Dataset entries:
□ □ □

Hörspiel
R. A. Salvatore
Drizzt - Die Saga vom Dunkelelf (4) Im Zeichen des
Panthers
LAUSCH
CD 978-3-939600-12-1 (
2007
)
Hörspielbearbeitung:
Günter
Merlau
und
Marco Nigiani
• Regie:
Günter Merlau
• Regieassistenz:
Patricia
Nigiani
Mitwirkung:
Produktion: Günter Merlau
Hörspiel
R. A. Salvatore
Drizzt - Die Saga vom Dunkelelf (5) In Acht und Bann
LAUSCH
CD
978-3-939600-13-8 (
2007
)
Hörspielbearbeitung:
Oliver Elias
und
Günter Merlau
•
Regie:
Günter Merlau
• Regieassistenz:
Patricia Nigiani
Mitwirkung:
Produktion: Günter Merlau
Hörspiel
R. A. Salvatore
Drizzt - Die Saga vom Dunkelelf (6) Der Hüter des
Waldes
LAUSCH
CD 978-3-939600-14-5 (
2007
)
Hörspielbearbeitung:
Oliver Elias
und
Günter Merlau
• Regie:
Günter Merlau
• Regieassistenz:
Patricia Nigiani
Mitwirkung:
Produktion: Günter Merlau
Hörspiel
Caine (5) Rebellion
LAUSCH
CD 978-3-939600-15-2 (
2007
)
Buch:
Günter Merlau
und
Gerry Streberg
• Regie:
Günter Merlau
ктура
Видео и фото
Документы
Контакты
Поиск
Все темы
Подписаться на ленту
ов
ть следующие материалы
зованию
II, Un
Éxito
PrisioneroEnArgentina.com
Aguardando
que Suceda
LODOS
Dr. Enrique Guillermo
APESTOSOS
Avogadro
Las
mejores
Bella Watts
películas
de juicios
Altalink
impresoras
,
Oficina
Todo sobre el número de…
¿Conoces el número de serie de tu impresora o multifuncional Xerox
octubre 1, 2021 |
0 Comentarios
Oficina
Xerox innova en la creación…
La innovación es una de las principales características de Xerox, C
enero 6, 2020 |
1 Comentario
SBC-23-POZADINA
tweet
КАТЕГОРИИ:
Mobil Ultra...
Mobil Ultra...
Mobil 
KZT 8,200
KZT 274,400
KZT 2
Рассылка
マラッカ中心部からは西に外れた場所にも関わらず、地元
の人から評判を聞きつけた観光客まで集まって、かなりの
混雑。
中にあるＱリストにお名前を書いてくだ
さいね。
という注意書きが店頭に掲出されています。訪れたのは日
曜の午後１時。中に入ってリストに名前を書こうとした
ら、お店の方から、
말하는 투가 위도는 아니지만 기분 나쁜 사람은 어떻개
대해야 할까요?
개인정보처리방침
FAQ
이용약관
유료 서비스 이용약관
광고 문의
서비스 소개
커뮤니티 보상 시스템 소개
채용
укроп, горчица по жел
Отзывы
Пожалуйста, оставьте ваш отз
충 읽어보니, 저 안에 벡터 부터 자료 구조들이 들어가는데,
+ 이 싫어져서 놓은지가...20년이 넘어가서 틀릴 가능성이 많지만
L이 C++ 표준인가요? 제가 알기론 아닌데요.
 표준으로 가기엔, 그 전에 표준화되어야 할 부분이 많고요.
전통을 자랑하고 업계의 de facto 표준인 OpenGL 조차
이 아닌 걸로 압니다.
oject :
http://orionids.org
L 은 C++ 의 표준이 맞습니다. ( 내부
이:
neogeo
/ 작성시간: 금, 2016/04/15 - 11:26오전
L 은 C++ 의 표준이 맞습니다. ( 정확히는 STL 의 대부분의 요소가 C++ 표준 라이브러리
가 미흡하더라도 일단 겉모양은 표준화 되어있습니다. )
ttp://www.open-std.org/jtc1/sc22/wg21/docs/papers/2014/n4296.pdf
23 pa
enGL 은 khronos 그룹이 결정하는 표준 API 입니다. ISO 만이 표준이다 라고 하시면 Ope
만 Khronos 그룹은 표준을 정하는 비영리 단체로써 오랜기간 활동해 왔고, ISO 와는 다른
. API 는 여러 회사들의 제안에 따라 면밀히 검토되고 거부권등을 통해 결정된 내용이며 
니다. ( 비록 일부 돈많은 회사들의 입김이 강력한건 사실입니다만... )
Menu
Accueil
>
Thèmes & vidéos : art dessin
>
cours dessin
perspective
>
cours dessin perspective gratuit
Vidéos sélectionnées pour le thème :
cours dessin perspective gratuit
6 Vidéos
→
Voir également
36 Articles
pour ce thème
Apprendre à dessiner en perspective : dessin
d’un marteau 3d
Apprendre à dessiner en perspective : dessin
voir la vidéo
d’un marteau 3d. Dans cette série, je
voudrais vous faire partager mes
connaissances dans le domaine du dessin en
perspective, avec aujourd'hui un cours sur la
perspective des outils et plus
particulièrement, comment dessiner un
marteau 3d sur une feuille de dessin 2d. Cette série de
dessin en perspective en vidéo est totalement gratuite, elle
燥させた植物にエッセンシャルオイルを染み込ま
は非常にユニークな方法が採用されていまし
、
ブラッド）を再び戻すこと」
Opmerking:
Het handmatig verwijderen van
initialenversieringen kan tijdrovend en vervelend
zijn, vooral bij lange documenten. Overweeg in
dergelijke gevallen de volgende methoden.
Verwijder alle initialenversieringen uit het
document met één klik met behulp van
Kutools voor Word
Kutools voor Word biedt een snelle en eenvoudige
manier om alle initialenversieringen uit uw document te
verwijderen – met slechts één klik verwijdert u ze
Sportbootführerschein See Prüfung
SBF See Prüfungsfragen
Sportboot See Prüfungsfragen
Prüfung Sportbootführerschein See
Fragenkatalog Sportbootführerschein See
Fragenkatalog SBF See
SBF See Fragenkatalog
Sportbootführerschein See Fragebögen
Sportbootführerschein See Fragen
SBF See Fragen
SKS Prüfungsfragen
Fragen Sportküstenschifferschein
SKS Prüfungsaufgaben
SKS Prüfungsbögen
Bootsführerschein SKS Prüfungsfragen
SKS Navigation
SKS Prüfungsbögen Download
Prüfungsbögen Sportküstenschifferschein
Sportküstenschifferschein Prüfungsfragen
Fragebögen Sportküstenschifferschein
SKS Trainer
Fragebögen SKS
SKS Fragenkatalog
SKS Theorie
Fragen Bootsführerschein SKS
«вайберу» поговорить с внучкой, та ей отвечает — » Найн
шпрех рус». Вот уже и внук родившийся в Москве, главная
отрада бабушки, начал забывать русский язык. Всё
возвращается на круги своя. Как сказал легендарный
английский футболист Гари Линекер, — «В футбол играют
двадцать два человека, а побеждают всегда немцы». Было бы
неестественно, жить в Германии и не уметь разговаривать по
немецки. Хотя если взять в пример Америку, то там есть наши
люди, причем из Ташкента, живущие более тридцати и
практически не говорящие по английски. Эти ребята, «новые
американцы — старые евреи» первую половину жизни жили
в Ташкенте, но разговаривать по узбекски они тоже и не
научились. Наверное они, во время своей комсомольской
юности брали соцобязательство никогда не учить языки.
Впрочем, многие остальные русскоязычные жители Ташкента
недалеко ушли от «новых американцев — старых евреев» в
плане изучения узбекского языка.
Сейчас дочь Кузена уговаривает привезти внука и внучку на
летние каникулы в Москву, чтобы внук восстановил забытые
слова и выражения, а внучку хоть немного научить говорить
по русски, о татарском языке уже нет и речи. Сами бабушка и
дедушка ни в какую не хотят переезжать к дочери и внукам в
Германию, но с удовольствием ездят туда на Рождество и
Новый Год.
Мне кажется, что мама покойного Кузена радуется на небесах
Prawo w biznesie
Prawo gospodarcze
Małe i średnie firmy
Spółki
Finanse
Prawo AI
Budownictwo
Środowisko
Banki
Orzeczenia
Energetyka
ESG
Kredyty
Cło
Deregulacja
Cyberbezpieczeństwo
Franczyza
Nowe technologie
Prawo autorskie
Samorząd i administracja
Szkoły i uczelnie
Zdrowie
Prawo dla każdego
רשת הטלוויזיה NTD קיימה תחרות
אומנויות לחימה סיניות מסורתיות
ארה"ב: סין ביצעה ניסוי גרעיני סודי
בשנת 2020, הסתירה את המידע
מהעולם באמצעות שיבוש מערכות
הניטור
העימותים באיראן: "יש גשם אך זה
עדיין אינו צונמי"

□ □ □

● **What you should do**
Every line in the records that holds the word "pour" should be copied into the answer.

● **Problem solution**
Vidéos sélectionnées pour le thème :
pour ce thème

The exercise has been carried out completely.